╭─ TEXTO FORNECIDO

Artigo desenvolvido com a colaboração de Bruna Faria.
No artigo “Como interpretar uma análise de variância?” vimos que para utilizar ANOVA é necessário que algumas suposições, como a de normalidade e variância constante dos resíduos, sejam validadas. Mas o que fazer quando estas suposições não são atendidas? Um caminho alternativo é a utilização do teste de Kruskal-Wallis.
Em diversas áreas do conhecimento, principalmente nas ciências sociais e humanas, é comum encontrar a aplicabilidade de testes não-paramétricos. Neste artigo, abordaremos os testes de Kruskal-Wallis e Nemenyi para comparações múltiplas.
o teste de Kruskal-Wallis
O teste de Kruskal-Wallis é uma extensão do teste de Wilcoxon-Mann-Whitney. Enquanto o teste não paramétrico de Wilcoxon-Mann-Whitney consiste em comparar a distribuição de duas amostras, o teste de Kruskal-Wallis permite realizar a comparação de três ou mais grupos em amostras independentes.
Por isso, o teste de Kruskal-Wallis é o método não-paramétrico alternativo à ANOVA para um fator (Kruskal e Wallis, 1952), sendo utilizado nos casos em que as suposições exigidas pela ANOVA não são atendidas.

╰─
╭─ DADOS EXTRAÍDOS

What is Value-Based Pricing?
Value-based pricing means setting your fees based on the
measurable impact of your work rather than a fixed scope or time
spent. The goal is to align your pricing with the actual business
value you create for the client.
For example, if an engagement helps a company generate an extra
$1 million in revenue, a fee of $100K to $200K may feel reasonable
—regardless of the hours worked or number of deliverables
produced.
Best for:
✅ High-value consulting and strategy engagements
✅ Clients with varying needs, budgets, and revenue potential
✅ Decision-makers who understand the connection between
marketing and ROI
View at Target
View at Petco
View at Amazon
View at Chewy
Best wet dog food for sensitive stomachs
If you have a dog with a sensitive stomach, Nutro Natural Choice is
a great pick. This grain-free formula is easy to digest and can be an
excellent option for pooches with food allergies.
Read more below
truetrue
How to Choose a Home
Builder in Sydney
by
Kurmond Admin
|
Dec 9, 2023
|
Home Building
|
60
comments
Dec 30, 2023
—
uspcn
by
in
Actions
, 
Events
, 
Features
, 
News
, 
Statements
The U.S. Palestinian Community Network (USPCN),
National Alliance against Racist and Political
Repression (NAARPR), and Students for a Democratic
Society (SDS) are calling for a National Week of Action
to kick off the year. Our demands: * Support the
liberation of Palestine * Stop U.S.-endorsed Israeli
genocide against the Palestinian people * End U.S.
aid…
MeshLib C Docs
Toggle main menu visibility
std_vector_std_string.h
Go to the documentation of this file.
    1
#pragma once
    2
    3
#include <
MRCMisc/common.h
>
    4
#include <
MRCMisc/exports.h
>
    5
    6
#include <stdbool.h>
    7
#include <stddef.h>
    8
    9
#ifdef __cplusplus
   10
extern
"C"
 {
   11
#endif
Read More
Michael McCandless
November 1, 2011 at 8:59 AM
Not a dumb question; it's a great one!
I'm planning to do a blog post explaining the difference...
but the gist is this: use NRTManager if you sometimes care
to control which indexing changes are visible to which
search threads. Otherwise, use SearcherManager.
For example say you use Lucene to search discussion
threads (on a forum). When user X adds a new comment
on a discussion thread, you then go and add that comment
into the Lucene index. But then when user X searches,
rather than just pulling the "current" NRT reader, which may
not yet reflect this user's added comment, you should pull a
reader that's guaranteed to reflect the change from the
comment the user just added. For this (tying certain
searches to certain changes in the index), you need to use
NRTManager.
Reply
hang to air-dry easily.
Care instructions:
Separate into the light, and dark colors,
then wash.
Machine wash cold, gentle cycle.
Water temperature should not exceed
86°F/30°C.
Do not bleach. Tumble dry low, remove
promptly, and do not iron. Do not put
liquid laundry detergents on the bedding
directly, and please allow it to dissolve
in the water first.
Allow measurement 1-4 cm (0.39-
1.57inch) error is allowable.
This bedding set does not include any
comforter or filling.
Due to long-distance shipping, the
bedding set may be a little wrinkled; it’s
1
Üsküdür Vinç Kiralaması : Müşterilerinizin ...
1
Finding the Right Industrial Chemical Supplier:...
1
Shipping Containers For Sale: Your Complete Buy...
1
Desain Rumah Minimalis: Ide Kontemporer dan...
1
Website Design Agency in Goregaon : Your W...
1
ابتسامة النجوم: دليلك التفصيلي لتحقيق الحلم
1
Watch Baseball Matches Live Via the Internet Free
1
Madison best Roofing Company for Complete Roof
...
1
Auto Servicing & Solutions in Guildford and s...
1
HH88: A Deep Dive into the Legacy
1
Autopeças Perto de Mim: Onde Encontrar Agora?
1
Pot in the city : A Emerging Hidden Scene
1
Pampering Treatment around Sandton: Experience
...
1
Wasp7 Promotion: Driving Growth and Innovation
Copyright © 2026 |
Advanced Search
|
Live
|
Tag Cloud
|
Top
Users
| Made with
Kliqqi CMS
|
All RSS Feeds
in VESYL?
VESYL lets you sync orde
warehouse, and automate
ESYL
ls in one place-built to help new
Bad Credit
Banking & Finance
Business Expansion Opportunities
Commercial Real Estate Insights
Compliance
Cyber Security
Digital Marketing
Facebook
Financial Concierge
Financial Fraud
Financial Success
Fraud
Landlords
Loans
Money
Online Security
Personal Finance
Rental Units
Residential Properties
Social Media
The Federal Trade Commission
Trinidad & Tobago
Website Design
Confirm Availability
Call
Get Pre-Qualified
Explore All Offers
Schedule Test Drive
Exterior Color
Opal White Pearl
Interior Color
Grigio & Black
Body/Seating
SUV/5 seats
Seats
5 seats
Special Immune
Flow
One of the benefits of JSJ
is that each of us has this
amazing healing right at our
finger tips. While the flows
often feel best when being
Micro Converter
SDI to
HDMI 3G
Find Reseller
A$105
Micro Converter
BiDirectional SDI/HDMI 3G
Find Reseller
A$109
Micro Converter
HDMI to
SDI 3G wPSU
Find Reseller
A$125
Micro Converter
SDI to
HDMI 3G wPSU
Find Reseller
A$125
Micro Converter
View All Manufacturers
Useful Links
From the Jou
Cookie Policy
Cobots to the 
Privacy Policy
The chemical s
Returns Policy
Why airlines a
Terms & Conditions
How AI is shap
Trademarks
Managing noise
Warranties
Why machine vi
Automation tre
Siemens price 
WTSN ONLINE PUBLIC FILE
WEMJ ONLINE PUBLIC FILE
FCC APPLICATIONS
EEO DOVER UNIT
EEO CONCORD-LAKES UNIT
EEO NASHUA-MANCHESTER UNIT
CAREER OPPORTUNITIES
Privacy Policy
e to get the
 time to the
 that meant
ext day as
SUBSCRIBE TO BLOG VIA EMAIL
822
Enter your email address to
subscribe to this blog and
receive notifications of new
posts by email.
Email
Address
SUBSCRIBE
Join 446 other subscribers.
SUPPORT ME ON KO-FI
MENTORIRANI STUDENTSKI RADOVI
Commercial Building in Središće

╰─

* **TRABALHO SOLICITADO**
- 1) De acordo com o texto sobre o teste de Kruskal-Wallis, esse teste é uma extensão de qual outro teste?
- 2) Copie fielmente o trecho do texto sobre o teste de Kruskal-Wallis que começa nas palavras "Em diversas áreas" e termina depois de "para comparações múltiplas.".
- 3) Resuma em duas frases o texto sobre o teste de Kruskal-Wallis.
Os dados não são usados em nada aqui.

* **RESPOSTAS POR TAREFA**
- 1) Do teste de Wilcoxon-Mann-Whitney.

- 2)
Em diversas áreas do conhecimento, principalmente nas ciências sociais e humanas, é comum encontrar a aplicabilidade de testes não-paramétricos. Neste artigo, abordaremos os testes de Kruskal-Wallis e Nemenyi para comparações múltiplas.

- 3) O teste de Kruskal-Wallis, uma extensão do teste de Wilcoxon-Mann-Whitney, permite comparar três ou mais grupos em amostras independentes. Por isso, é o método não paramétrico alternativo à ANOVA para um fator e é usado quando as suposições exigidas pela ANOVA, como a normalidade e a variância constante dos resíduos, não são atendidas.